● Data supplied:
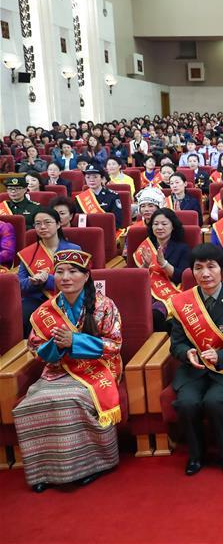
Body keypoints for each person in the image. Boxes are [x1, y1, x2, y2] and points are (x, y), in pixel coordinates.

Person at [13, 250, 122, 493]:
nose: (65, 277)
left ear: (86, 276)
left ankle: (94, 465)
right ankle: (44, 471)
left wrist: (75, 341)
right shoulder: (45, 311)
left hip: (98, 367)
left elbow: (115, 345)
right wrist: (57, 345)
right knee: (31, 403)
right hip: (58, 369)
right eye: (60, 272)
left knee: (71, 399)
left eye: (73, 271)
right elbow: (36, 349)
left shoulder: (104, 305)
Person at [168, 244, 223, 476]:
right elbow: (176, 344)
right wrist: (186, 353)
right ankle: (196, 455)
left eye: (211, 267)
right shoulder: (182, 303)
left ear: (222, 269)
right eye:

--

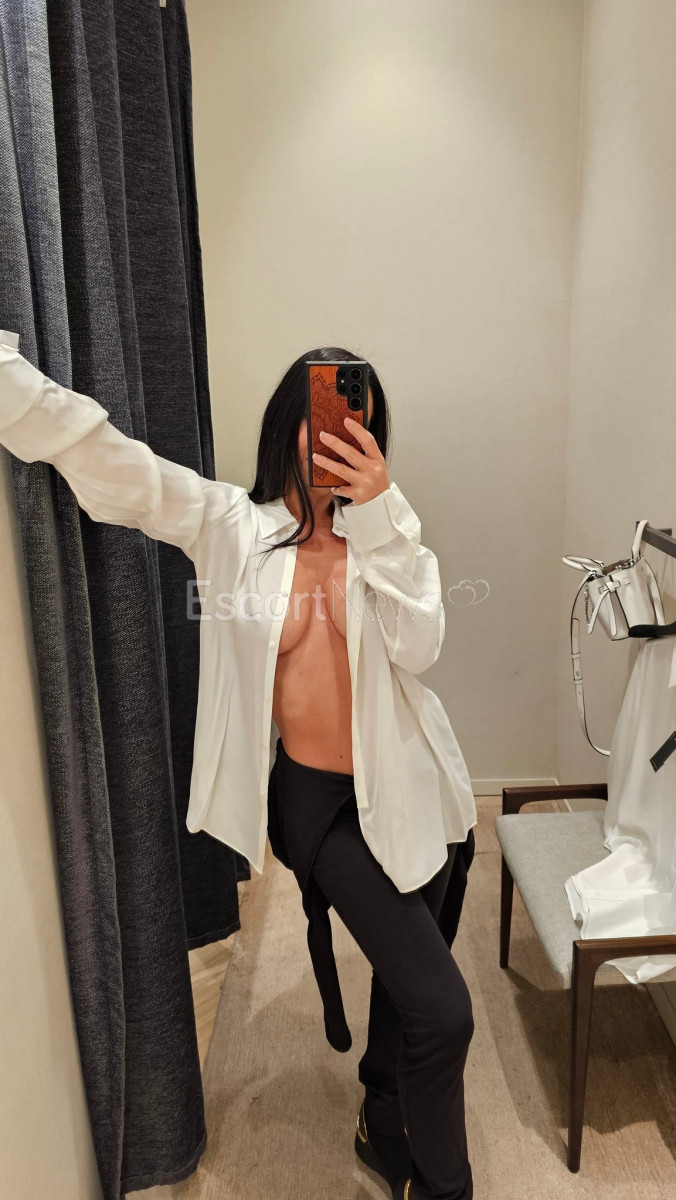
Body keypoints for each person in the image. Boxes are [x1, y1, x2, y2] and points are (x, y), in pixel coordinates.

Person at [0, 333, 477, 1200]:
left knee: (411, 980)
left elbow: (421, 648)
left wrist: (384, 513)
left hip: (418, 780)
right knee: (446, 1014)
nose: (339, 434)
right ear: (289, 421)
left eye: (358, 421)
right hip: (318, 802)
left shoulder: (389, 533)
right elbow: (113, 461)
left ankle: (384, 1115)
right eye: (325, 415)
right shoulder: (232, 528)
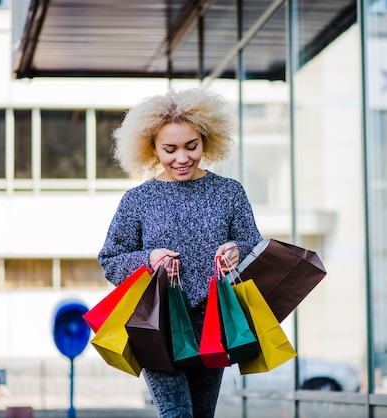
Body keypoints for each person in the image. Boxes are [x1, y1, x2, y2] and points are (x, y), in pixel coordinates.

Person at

==

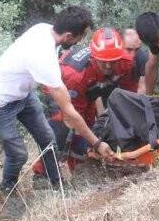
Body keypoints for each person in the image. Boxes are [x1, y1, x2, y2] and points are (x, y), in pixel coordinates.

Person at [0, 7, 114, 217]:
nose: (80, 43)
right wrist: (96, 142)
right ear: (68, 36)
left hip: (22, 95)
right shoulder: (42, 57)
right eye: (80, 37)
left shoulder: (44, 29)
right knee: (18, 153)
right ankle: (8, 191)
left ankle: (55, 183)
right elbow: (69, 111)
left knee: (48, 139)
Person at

● Task details: Your answer must consist of every line in the listing that contains "knee".

● Solution to this problem:
right knee: (31, 403)
left knee: (71, 399)
left knee: (411, 980)
right knee: (446, 1014)
right knee: (18, 153)
left knee: (48, 139)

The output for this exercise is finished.